Anyone familiar with Dungeons & Dragons is probably aware that when it comes to religion, the game steers people away from current theologies with a vigor generally used to avoid being gored by a bull in Pamplona. They even go so far as to promote long-dead polytheistic religions, suggesting that ancient mythological deities such as Odin, Zeus, and Jupiter are more appropriate for fantasy gaming. Even fictional powers like Cthulhu are preferred over trying to role-play a Christian, Jew, or Muslim. This serves a very important purpose: you are not likely to infuriate somebody in real life for playing a mocking version of a Priestess of the ancient Sumerian god Anu, but if you are a drunken Rabbi with a penchant for bologna sandwiches, you might just tick somebody off.

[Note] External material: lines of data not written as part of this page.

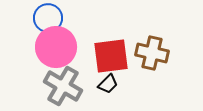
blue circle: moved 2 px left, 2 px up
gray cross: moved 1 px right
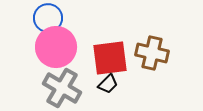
red square: moved 1 px left, 2 px down
gray cross: moved 1 px left, 2 px down
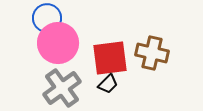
blue circle: moved 1 px left
pink circle: moved 2 px right, 4 px up
gray cross: rotated 24 degrees clockwise
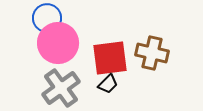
gray cross: moved 1 px left
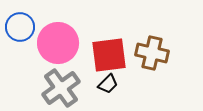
blue circle: moved 27 px left, 9 px down
red square: moved 1 px left, 3 px up
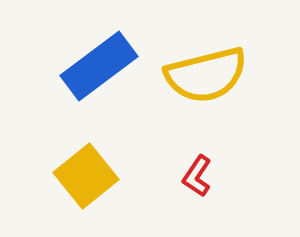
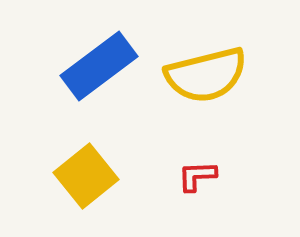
red L-shape: rotated 54 degrees clockwise
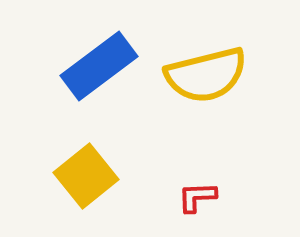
red L-shape: moved 21 px down
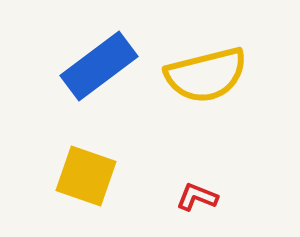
yellow square: rotated 32 degrees counterclockwise
red L-shape: rotated 24 degrees clockwise
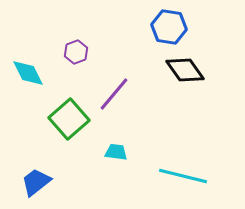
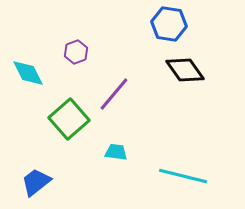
blue hexagon: moved 3 px up
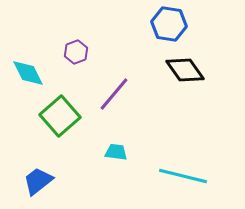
green square: moved 9 px left, 3 px up
blue trapezoid: moved 2 px right, 1 px up
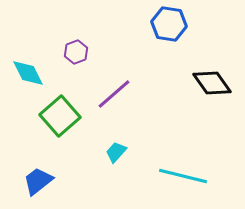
black diamond: moved 27 px right, 13 px down
purple line: rotated 9 degrees clockwise
cyan trapezoid: rotated 55 degrees counterclockwise
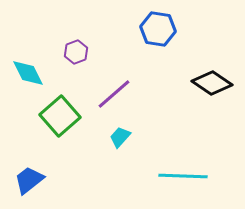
blue hexagon: moved 11 px left, 5 px down
black diamond: rotated 21 degrees counterclockwise
cyan trapezoid: moved 4 px right, 15 px up
cyan line: rotated 12 degrees counterclockwise
blue trapezoid: moved 9 px left, 1 px up
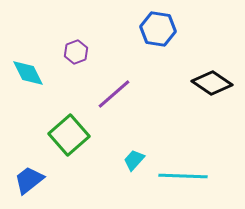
green square: moved 9 px right, 19 px down
cyan trapezoid: moved 14 px right, 23 px down
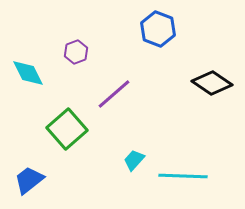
blue hexagon: rotated 12 degrees clockwise
green square: moved 2 px left, 6 px up
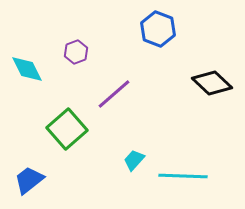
cyan diamond: moved 1 px left, 4 px up
black diamond: rotated 9 degrees clockwise
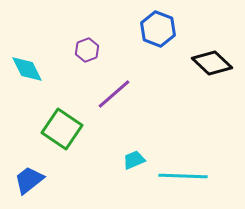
purple hexagon: moved 11 px right, 2 px up
black diamond: moved 20 px up
green square: moved 5 px left; rotated 15 degrees counterclockwise
cyan trapezoid: rotated 25 degrees clockwise
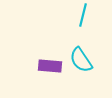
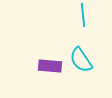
cyan line: rotated 20 degrees counterclockwise
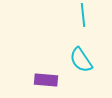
purple rectangle: moved 4 px left, 14 px down
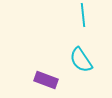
purple rectangle: rotated 15 degrees clockwise
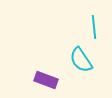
cyan line: moved 11 px right, 12 px down
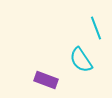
cyan line: moved 2 px right, 1 px down; rotated 15 degrees counterclockwise
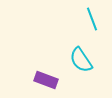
cyan line: moved 4 px left, 9 px up
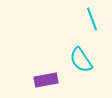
purple rectangle: rotated 30 degrees counterclockwise
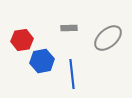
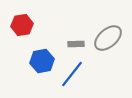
gray rectangle: moved 7 px right, 16 px down
red hexagon: moved 15 px up
blue line: rotated 44 degrees clockwise
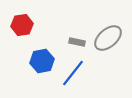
gray rectangle: moved 1 px right, 2 px up; rotated 14 degrees clockwise
blue line: moved 1 px right, 1 px up
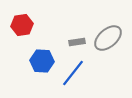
gray rectangle: rotated 21 degrees counterclockwise
blue hexagon: rotated 15 degrees clockwise
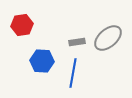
blue line: rotated 28 degrees counterclockwise
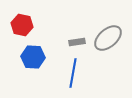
red hexagon: rotated 20 degrees clockwise
blue hexagon: moved 9 px left, 4 px up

I’ve chosen a different course for my world. There are some pagan religions floating about for the players to interact and wrestle with, but for the most part, I follow a more simplistic approach to how religion and supernatural power is portrayed. One can find elements of the world’s main religions in the fantasy setting in which Slothjemia is nestled, but it is not glaringly obvious as to what those beliefs really are. The Church and it’s influence in Slothjemia is one example. There is not a perfect correlation between how it is portrayed and a historical sample, but the gist of it is that there was once a very powerful, centralized Church. It was broken apart, however, and the conflicting traditions and languages of the many splinters have tugged them into being different from the others, either in small or big ways. Without playing on actual denominations within a greater belief system, this is how priests, clerics, and paladins vary from one place to another. Heck, there might even be a conflict within a nation dealing with rival factions among their clergy. The details are not as important as the story in which the players are immersed, and since this is an escape from reality, not another way of making life suck even harder, those details are best left unexplored.
It should be no surprise, then, that it seems as though real-world theology keeps poking into the fantasy world of Slothjemia. That is by design. Because at the risk of offending Christians, there is only so much moral guidance that can be provided by close adherence to the teachings of Bastet, unless one has an affinity for catnip, taking naps, and pooping in sand. That makes a game difficult to manage. Might make for a better reality, but for a game, or a story, that is just ridiculous.